### [REQUEST]
Starting with the line that contains "9, 0, 1, 2, 3, 4, 5, 6, 7, 8" and going on through the line that contains "True or false: SSP4", change every "Homicide" to "Murder". Give back only those lines, with nothing else altered.

[Stored entries]

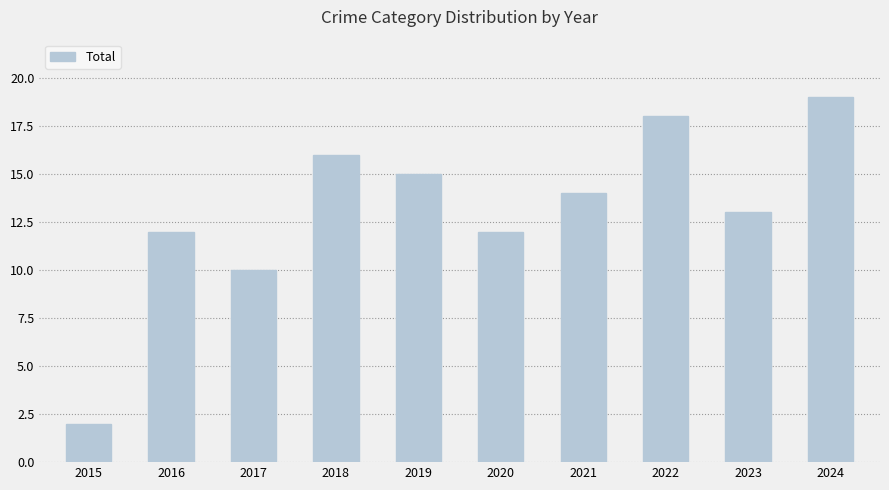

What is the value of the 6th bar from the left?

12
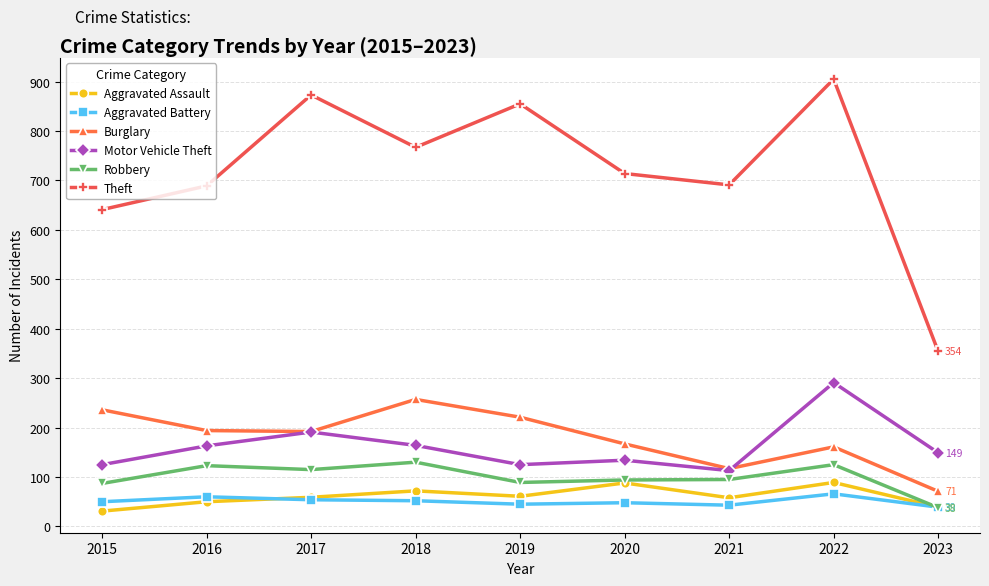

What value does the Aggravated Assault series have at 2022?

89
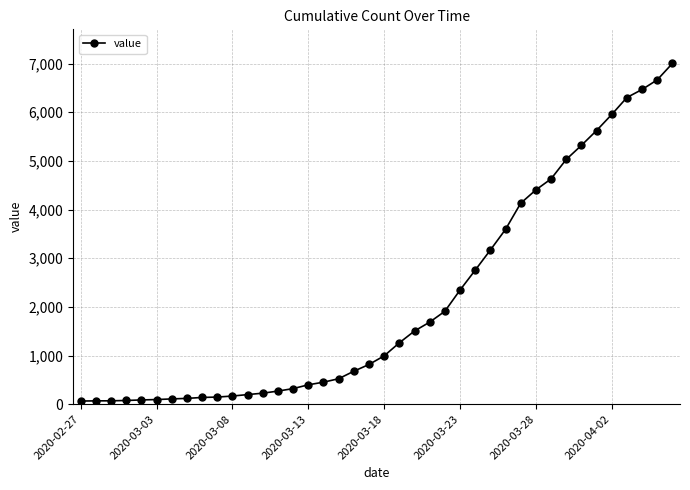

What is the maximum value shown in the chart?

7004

...

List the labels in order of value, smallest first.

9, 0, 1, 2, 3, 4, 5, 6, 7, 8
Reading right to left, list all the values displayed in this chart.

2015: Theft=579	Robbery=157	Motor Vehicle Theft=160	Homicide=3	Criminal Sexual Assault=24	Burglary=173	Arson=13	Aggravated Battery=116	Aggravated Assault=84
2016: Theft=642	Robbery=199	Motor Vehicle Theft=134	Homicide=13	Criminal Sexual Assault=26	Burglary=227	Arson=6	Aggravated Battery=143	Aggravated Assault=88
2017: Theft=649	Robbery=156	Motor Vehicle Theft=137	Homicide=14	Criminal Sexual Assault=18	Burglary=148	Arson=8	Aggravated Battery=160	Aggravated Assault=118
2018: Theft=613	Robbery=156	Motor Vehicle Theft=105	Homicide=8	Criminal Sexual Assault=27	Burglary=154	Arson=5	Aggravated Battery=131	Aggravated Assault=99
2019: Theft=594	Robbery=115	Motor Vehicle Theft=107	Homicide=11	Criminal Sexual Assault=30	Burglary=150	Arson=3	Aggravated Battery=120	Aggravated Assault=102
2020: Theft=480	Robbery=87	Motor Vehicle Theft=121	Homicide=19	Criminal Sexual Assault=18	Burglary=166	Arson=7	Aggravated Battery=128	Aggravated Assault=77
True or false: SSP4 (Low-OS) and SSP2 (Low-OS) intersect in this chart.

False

---

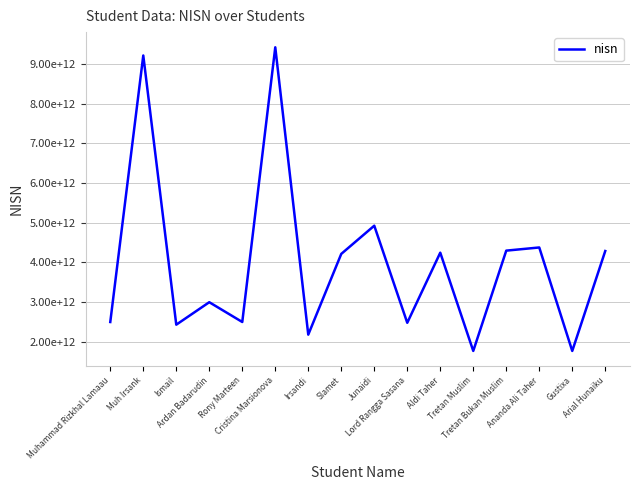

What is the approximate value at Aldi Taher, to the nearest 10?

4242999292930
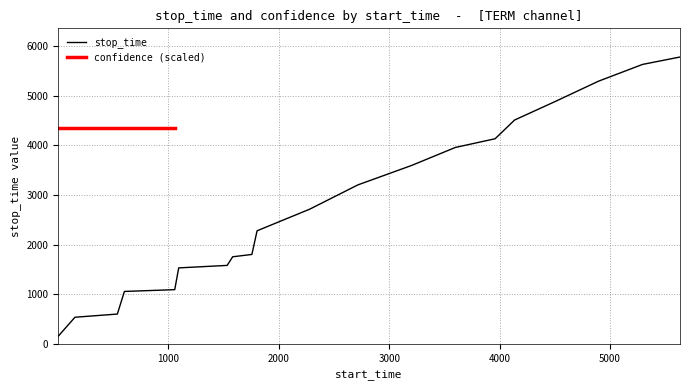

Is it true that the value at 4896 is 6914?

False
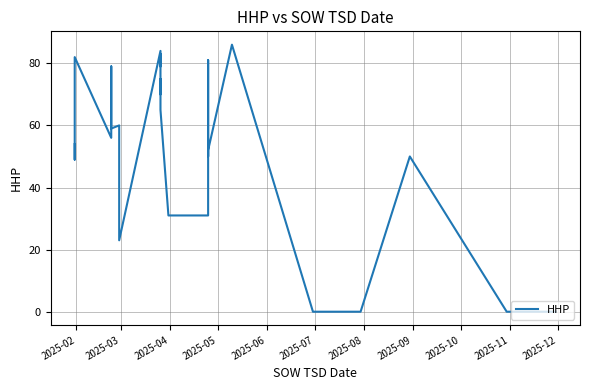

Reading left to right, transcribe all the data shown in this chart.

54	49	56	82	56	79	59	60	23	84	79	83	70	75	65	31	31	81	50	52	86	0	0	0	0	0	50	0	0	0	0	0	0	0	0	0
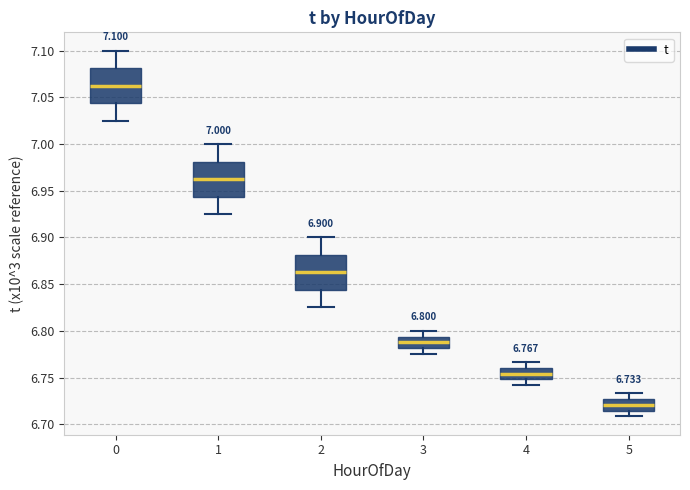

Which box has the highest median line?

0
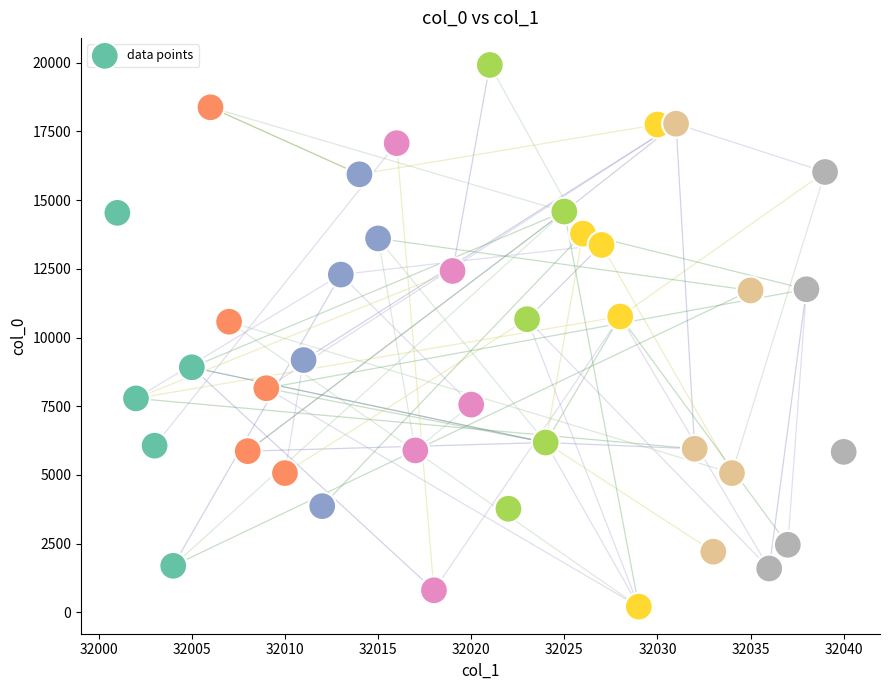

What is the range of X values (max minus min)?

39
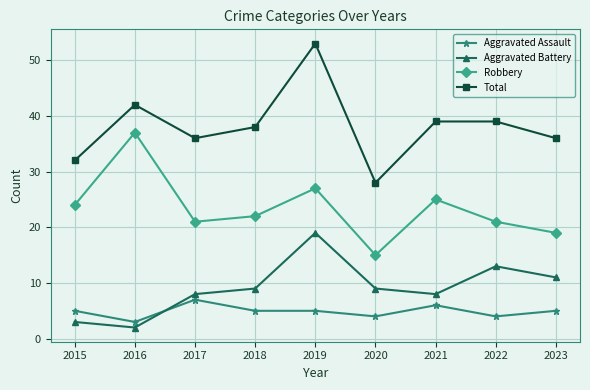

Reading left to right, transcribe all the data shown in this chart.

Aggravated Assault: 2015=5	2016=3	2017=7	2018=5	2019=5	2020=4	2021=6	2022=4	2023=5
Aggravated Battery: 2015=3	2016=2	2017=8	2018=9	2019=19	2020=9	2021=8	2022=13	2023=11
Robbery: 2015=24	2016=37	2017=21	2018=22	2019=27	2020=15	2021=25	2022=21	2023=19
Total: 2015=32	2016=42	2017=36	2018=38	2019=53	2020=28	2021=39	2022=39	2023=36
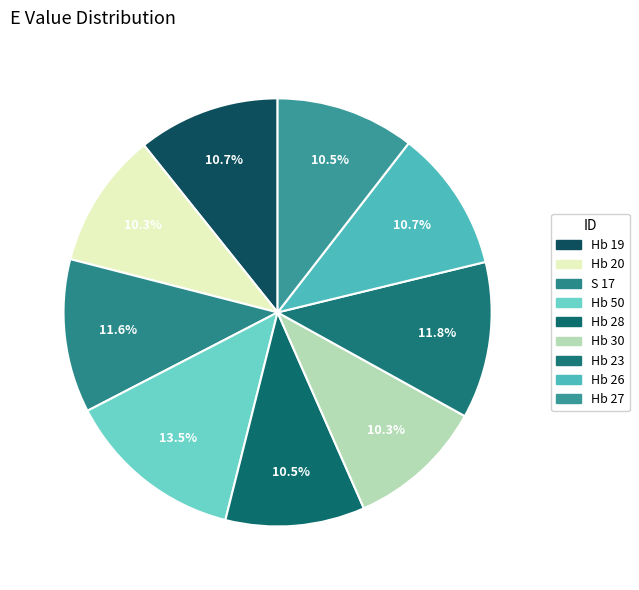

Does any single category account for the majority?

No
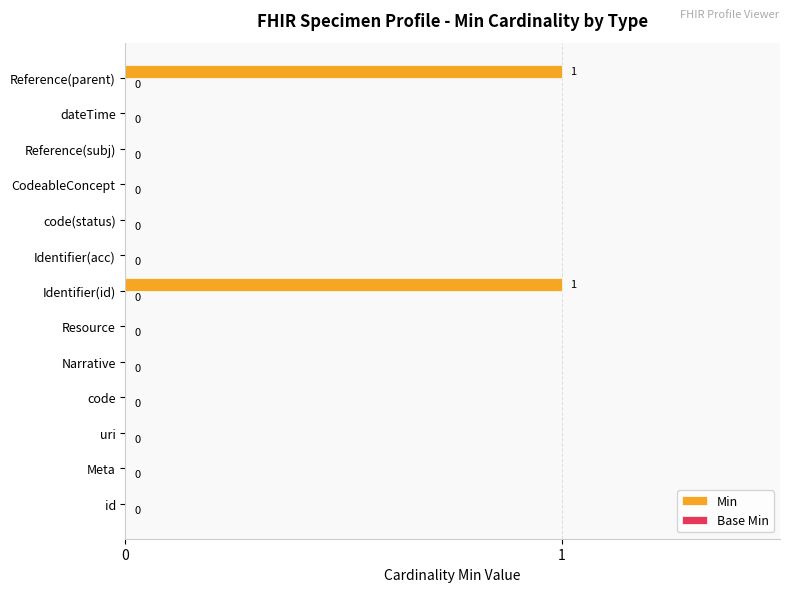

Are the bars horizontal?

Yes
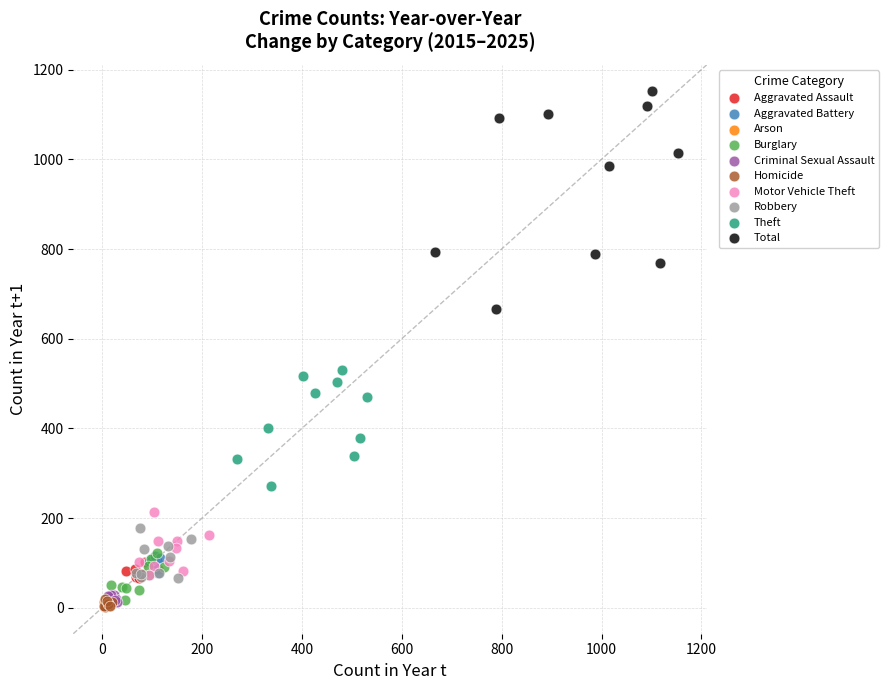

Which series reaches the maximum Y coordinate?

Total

### [ANSWER BELOW]
9, 0, 1, 2, 3, 4, 5, 6, 7, 8
Reading right to left, list all the values displayed in this chart.

2015: Theft=579	Robbery=157	Motor Vehicle Theft=160	Murder=3	Criminal Sexual Assault=24	Burglary=173	Arson=13	Aggravated Battery=116	Aggravated Assault=84
2016: Theft=642	Robbery=199	Motor Vehicle Theft=134	Murder=13	Criminal Sexual Assault=26	Burglary=227	Arson=6	Aggravated Battery=143	Aggravated Assault=88
2017: Theft=649	Robbery=156	Motor Vehicle Theft=137	Murder=14	Criminal Sexual Assault=18	Burglary=148	Arson=8	Aggravated Battery=160	Aggravated Assault=118
2018: Theft=613	Robbery=156	Motor Vehicle Theft=105	Murder=8	Criminal Sexual Assault=27	Burglary=154	Arson=5	Aggravated Battery=131	Aggravated Assault=99
2019: Theft=594	Robbery=115	Motor Vehicle Theft=107	Murder=11	Criminal Sexual Assault=30	Burglary=150	Arson=3	Aggravated Battery=120	Aggravated Assault=102
2020: Theft=480	Robbery=87	Motor Vehicle Theft=121	Murder=19	Criminal Sexual Assault=18	Burglary=166	Arson=7	Aggravated Battery=128	Aggravated Assault=77
True or false: SSP4 (Low-OS) and SSP2 (Low-OS) intersect in this chart.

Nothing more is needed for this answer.